Reputation: 83
I am trying to send a post param. to request.php
but it returns that the post param. are empty.
<script src="https://ajax.googleapis.com/ajax/libs/jquery/3.1.0/jquery.min.js"></script>
$.ajax({
url: "request.php",
type: "POST",
data: "{key:'123', action:'getorders'}",
contentType: "multipart/form-data",
complete: alert("complete"),
success: function(data) {
alert(data);
},
error: alert("error")
});
Upvotes: 5
Views: 4318
Reputation: 4584
You must use FormData
for multipart/form-data
,and also need additional option in ajax ..
var request = new FormData();
request.append('key',123);
request.append('action','getorders');
$.ajax({
url: "request.php",
type: "POST",
data: request,
processData : false,
contentType: false,
success: function(data) {
alert(data);
}
});
Upvotes: 3
Reputation: 1810
remove " " from this data as data:{key:'123', action:'getorders'}
<script src="https://ajax.googleapis.com/ajax/libs/jquery/3.1.0/jquery.min.js"></script>
<script>
$.ajax({
url:"request.php",
type:"POST",
data:{key:'123', action:'getorders'},
contentType:"multipart/form-data",
complete:alert("complete"),
success:function(data) {
alert(data);
},
error:alert("error")
});
</script>
Upvotes: 5
Reputation: 566
Try this:
data: JSON.stringify({key: '123', action: 'getorders'}),
contentType: "application/json"
Upvotes: 0
Reputation: 949
This should work like a champ ,
construct object as below and stringify
it as JSON.stringify(newObject)
then there will be no chance of error
<script src="https://ajax.googleapis.com/ajax/libs/jquery/3.1.0/jquery.min.js"></script>
<script>
var newObject= new Object();
newObject.key= '123';
newObject.action='getorders'
$.ajax({
url:"request.php",
type:"POST",
data:JSON.stringify(newObject),
contentType:"multipart/form-data",
complete:alert("complete"),
success:function(data) {
alert(data);
},
error:function(){
alert("error");
});
</script>
Upvotes: 0
Reputation: 690
This will help you. You don't want a string, you really want a JS map of key value pairs.

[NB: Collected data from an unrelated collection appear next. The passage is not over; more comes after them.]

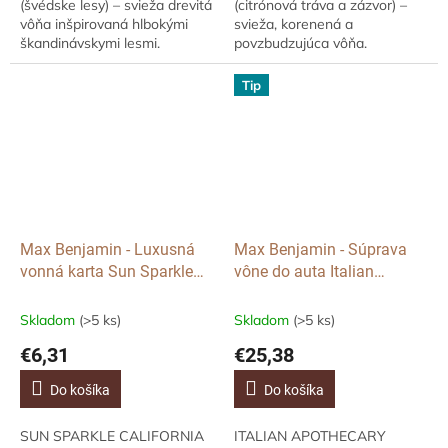
(švédske lesy) – svieža drevitá
(citrónová tráva a zázvor) –
vôňa inšpirovaná hlbokými
svieža, korenená a
škandinávskymi lesmi.
povzbudzujúca vôňa.
Nechajte sa pohltiť sviežosťou
Prebuďte svoje zmysly
ihličia, jemných machov a
osviežujúcou kombináciou
Tip
čistého vzduchu,...
citrónovej trávy a jemne
pikantného...
Max Benjamin - Luxusná
Max Benjamin - Súprava
vonná karta Sun Sparkle
vône do auta Italian
California, 1 ks
Apothecary, 4ks náplne
Skladom
(>5 ks)
Skladom
(>5 ks)
€6,31
€25,38
Do košíka
Do košíka
SUN SPARKLE CALIFORNIA
ITALIAN APOTHECARY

<script src="https://ajax.googleapis.com/ajax/libs/jquery/3.1.0/jquery.min.js"></script>
<script>
$.ajax({
url:"request.php",
type:"POST",
data:{key:'123', action:'getorders'},
contentType:"multipart/form-data",
complete:alert("complete"),
success:function(data) {
alert(data);
},
error:function(){
alert("error");
});
</script>
Upvotes: 1